_Set task A_.
Summarize the junction-box puzzle notes in two sentences.
_Set task B_.
Extend the junction-box puzzle notes by writing what follows their final sentence.

── Text excerpt

This one felt tricky at first with lots of words and seemingly numerous combinations of how to arrange the boxes, but the solutions turned out to be fairly straightforward. It wasn’t necessary to recognize any particular trick to solving them; but I will acknowledge that using languages that have native set-based syntax likely made it easier for me to implement than if I had to write MEMBER OF, MULTISET INTERSECT, or MULTISET UNION functionality from scratch.
When measuring the distance between two junction boxes, for the purposes of sorting closest to furthest it’s not necessary to calculate the square root of the sum of the squared differences on each axis; simply using the sum of the squares is sufficient for ordering. However, the performance boost by skipping that step is negligible for either part 1 or 2.

────
── Information shown

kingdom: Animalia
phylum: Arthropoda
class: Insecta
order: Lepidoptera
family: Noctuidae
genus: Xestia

────
── Information shown

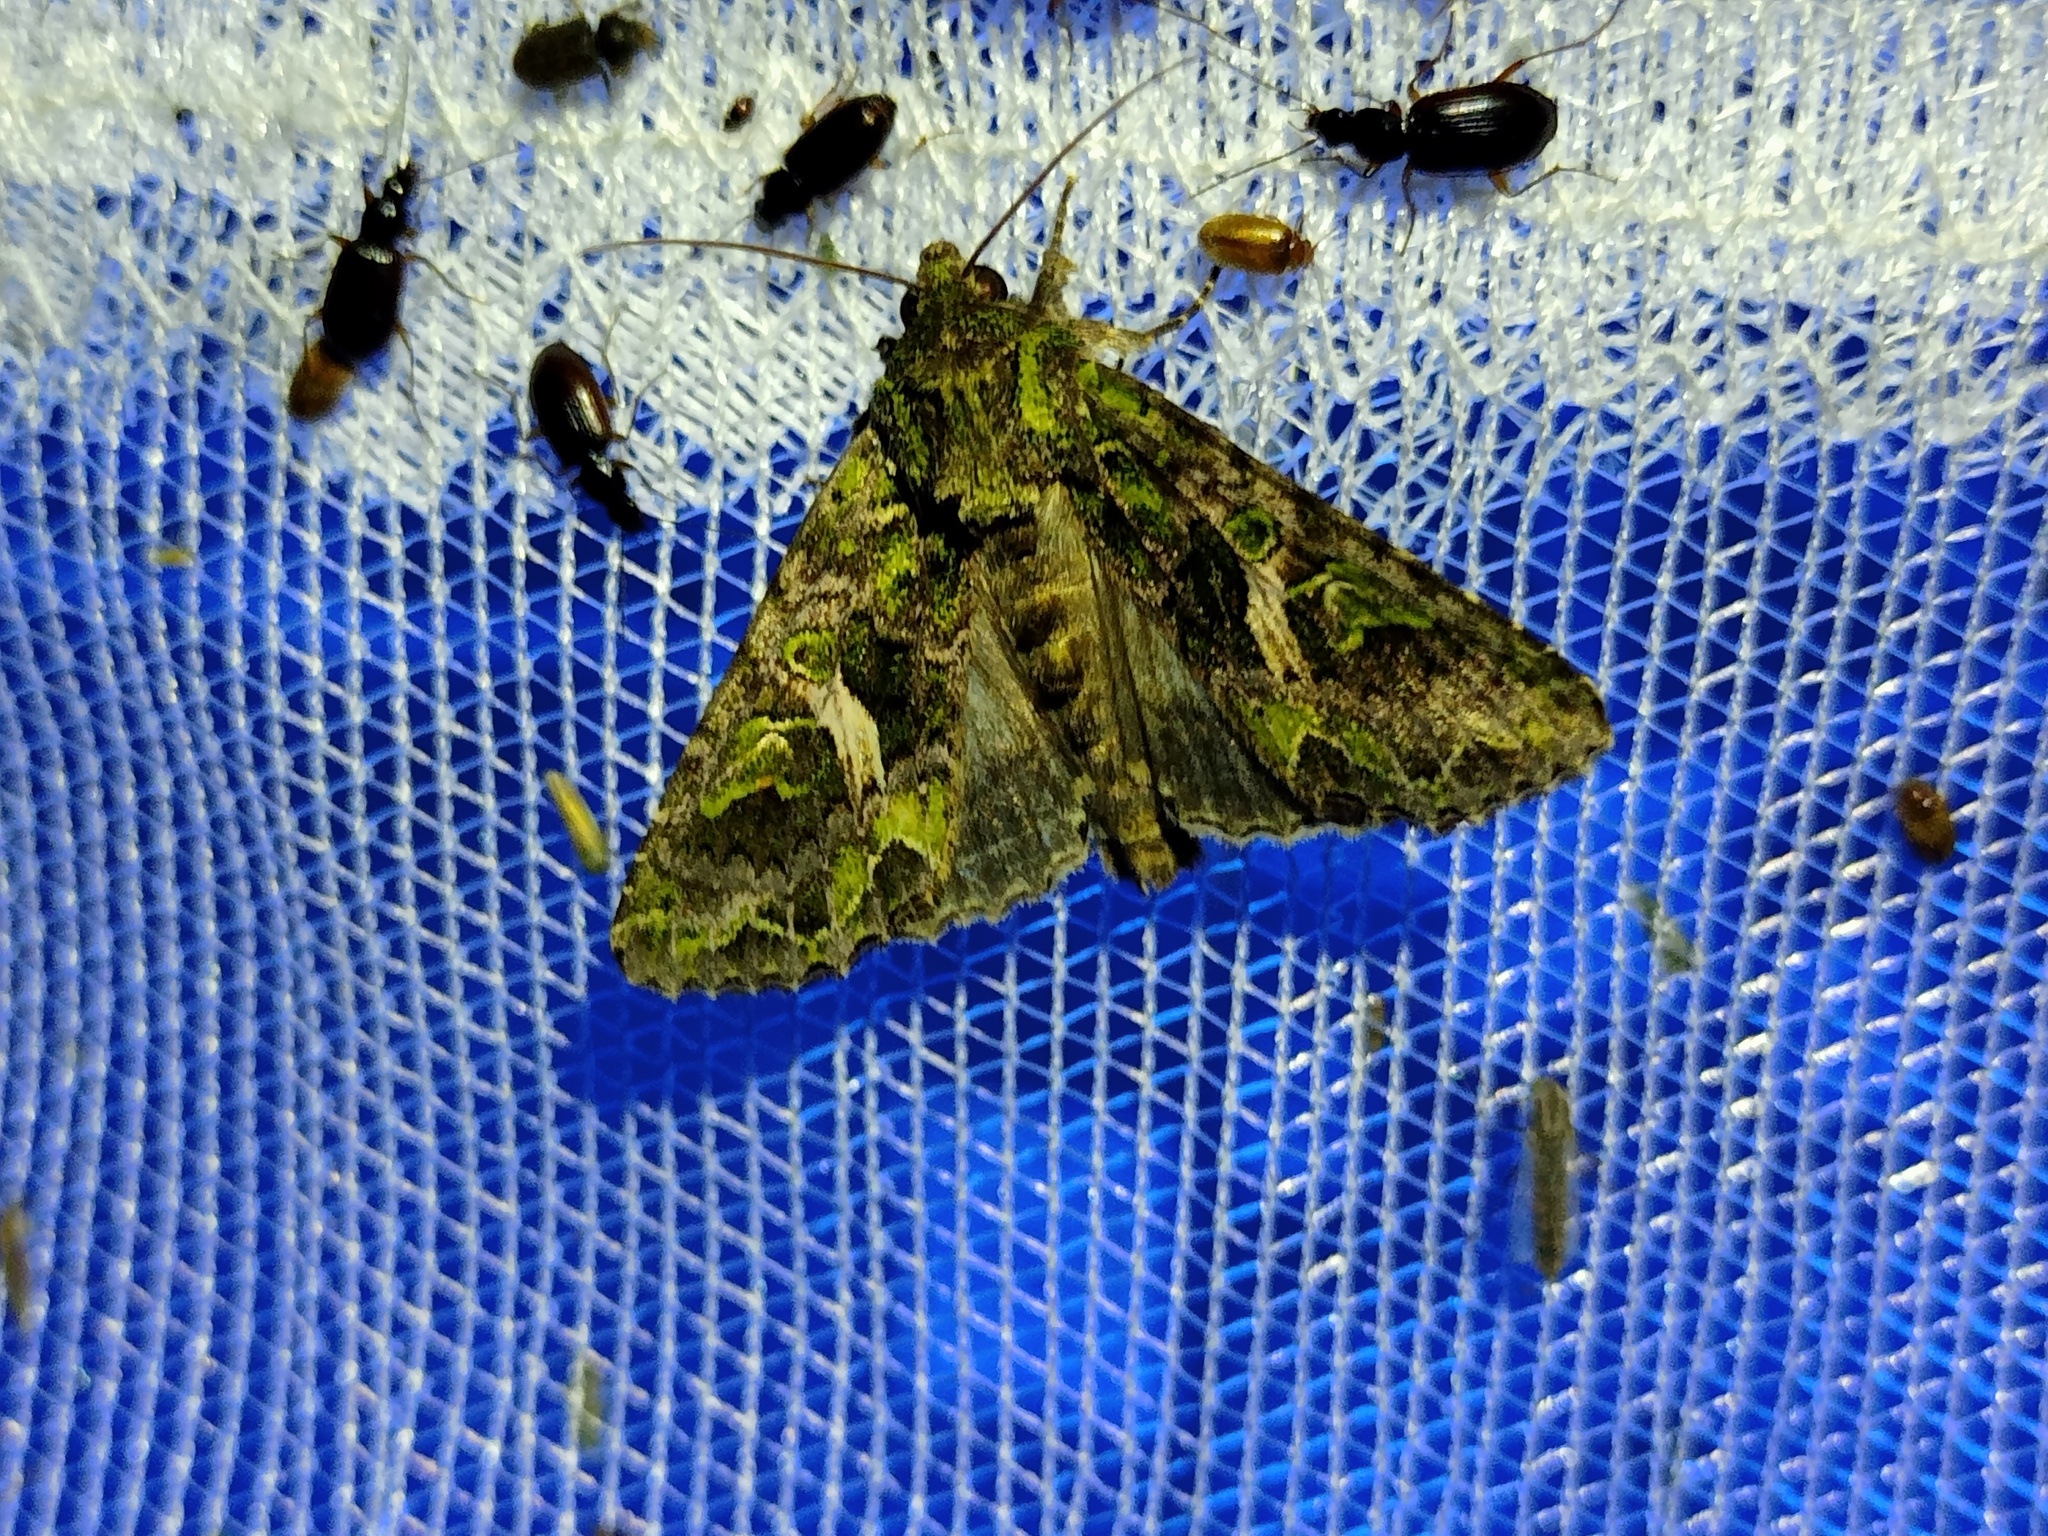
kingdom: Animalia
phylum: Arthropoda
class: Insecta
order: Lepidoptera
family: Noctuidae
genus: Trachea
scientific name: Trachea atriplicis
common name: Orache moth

────

_Written response A_.
The puzzle seemed tricky at first because of its wording and the many apparent ways to arrange the boxes, but the solutions were fairly straightforward and needed no particular trick, and languages with native set-based syntax likely made them easier to implement. When ordering junction boxes by distance, the sum of the squared differences on each axis is enough without taking the square root, although skipping that step gives only a negligible speedup in either part.

_Written response B_.
So, when calculating the distance “d” between two points, it didn’t really matter which of these I used.
sqrt((a.x - b.x) * (a.x - b.x) + (a.y - b.y) * (a.y - b.y) + (a.z - b.z) * (a.z - b.z)) or (a.x - b.x) * (a.x - b.x) + (a.y - b.y) * (a.y - b.y) + (a.z - b.z) * (a.z - b.z)
In the code examples below I do fully calculate the distance with the square root, but if you’re looking for the absolute fastest method you could skip that step.
For Part 1, I join every junction box to all others. Since making a connection from A to B is the same as making the connection from B to A, I restrict the join to prevent these redundancies using “FROM data a JOIN data b ON b.seq > a.seq” thus ensuring each junction in the list is joined to one after it in the list.
For example, if there were just 3 junction boxes: 1, 2, and 3. I would join 1 to 2, 1 to 3, and 2 to 3; which would then be an exhaustive set. It would be redundant to also connect 2 to 1, 3 to 1 and 3 to 2.
Along with the join of boxes, I include the distance and then sort the pairs by those distances from closest together to furthest apart.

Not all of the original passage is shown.